> **Exercise tasks**:
a) In the XSLT passage, shorten the paragraph that begins "Now, we want to use XSLT" while keeping its main facts.
b) Answer these questions from the XSLT passage, one answer per line, marked like the questions:
(i) According to the opening paragraph, what was added to XSLT only later?
(ii) What is the title of the sample article?
(iii) How will the remote references be displayed?
c) In the XSLT passage, retype everything from "Now, we want" down to "our styled document.".
### Study text
So basically anything that can be shown in a browser can be the styled representation of an XML document using XSLT, and this was actually one of the main purposes of developing XSLT in the first place. Using it for transforming into formats other than HTML was only added later. We have already seen a lot of XSLT in this chapter. We will just have a look at some examples and common techniques.

Styling the Article

We'll take the same source documents that we used to show the use of CSS on XML. The documents contain the text of an article and include some references to both remote and other local articles. A sample article looks like this:

<?xml version="1.0" encoding="iso-8859-1"?>
<Article>
  <Authors>
    <Author>James Britt</Author>
    <Author>Teun Duynstee</Author>
  </Authors>
  <Title>A cool article</Title>
  <Intro>An introductory text here ... </Intro>
  <Body>The body text of the article comes here ... </Body>
  <Related>
    <Item type="URL" loc="http://www.asptoday.com/art2">Some other article</Item>
    <Item type="local" loc="2"/>
  </Related>
</Article>

Now, we want to use XSLT to go beyond the styling that CSS made possible. We will include a link for each of the related articles. The remote references we will display with the title in our source document, but for the local references, we will look up the details of those referred articles and include that information in our styled document.
######
### Dataset
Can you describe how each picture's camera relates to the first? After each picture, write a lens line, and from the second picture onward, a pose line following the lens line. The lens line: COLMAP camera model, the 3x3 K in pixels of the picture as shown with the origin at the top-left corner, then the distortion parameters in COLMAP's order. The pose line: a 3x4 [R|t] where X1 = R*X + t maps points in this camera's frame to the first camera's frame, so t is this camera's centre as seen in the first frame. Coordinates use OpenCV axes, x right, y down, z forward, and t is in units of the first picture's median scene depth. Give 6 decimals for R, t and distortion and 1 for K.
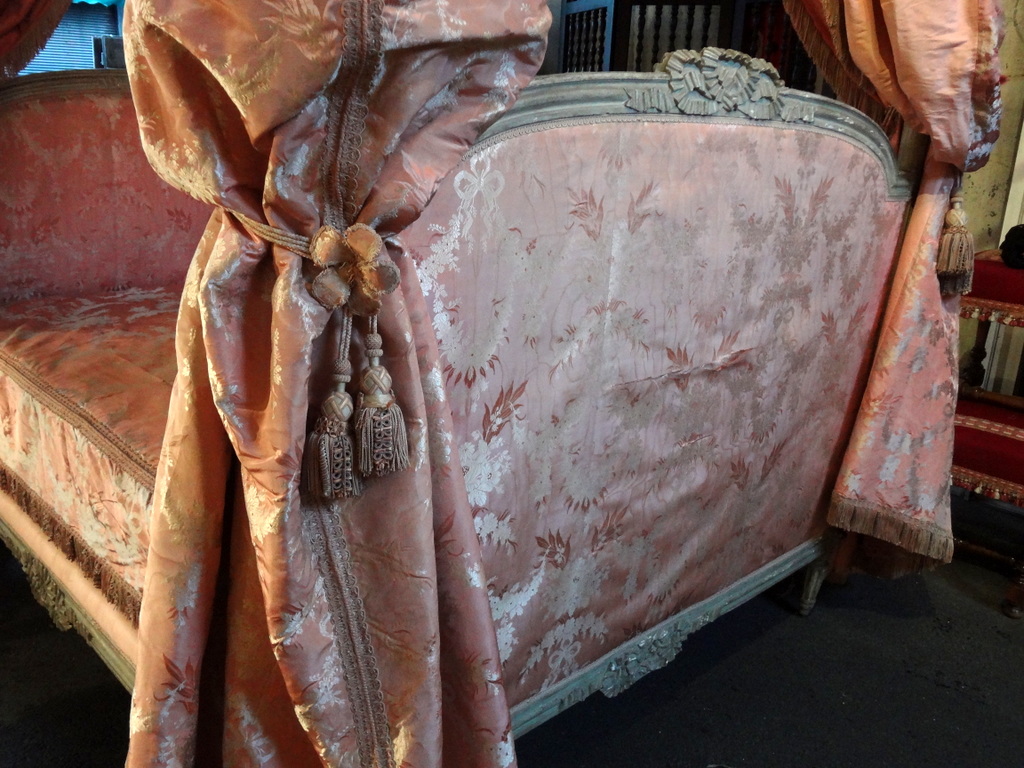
lens RADIAL K [[813.0, 0, 512.0], [0, 813.0, 384.0], [0, 0, 1]] dist [-0.000575, 0.006241]
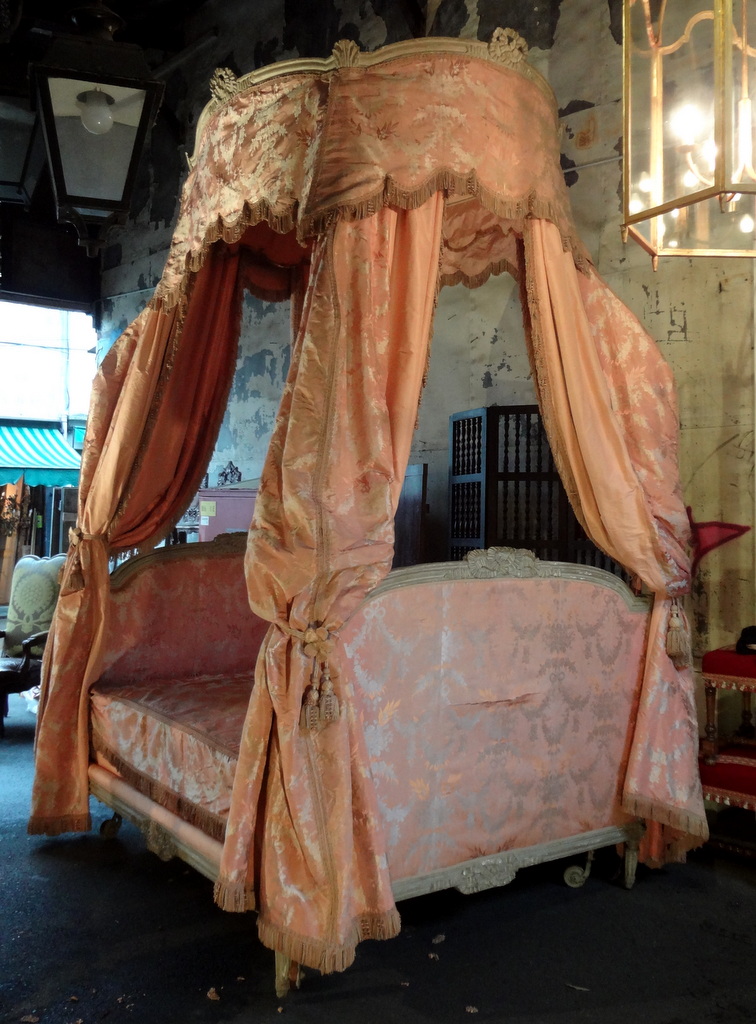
lens RADIAL K [[966.0, 0, 378.0], [0, 966.0, 512.0], [0, 0, 1]] dist [-0.120723, -0.002172]
pose [[0.981711, -0.035877, -0.186964, 0.347626], [-0.025848, 0.947868, -0.317612, 0.258073], [0.188612, 0.316636, 0.929606, -1.190144]]
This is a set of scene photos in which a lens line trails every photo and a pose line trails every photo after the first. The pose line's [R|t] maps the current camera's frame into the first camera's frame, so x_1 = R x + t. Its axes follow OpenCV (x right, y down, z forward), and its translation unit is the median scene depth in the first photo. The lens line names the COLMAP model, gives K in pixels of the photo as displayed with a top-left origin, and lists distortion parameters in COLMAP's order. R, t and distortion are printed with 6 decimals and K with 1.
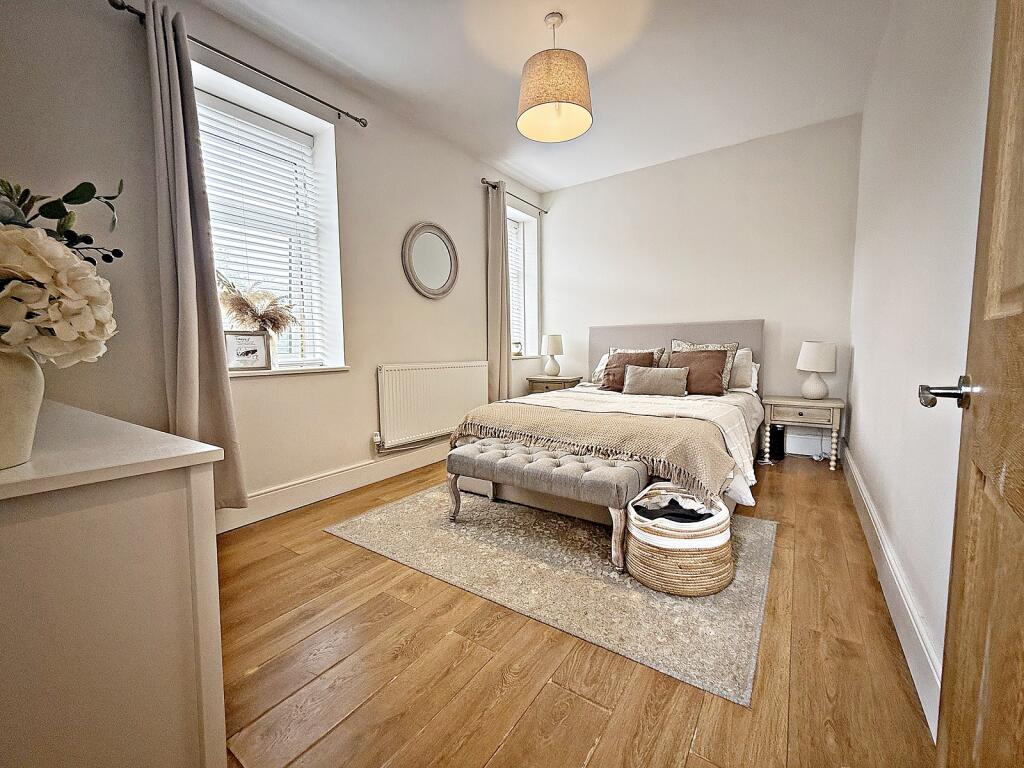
lens RADIAL K [[415.4, 0, 507.4], [0, 415.4, 382.1], [0, 0, 1]] dist [0.000070, 0.000237]
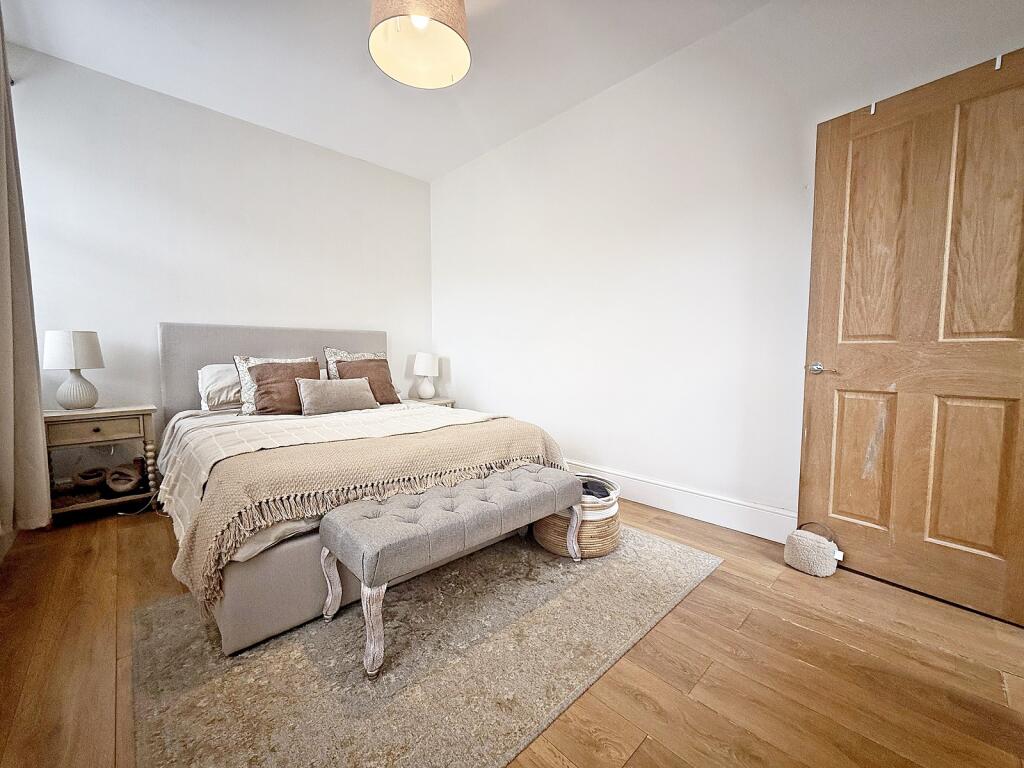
lens RADIAL K [[415.4, 0, 509.0], [0, 415.4, 383.3], [0, 0, 1]] dist [0.000070, 0.000237]
pose [[0.199580, -0.051924, 0.978505, -0.426084], [0.084217, 0.995809, 0.035665, -0.028678], [-0.976256, 0.075289, 0.203116, 0.500199]]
######
> **Exercise solutions**:
a) XSLT will be used to style the article beyond what CSS allows, with a link for each related article. Remote references will be shown with their title from the source document. For local references, the details of the referred articles will be looked up and included in the styled document.

b)
(i) Its use for transforming into formats other than HTML.
(ii) A cool article
(iii) With the title given in the source document.

c)
Now, we want to use XSLT to go beyond the styling that CSS made possible. We will include a link for each of the related articles. The remote references we will display with the title in our source document, but for the local references, we will look up the details of those referred articles and include that information in our styled document.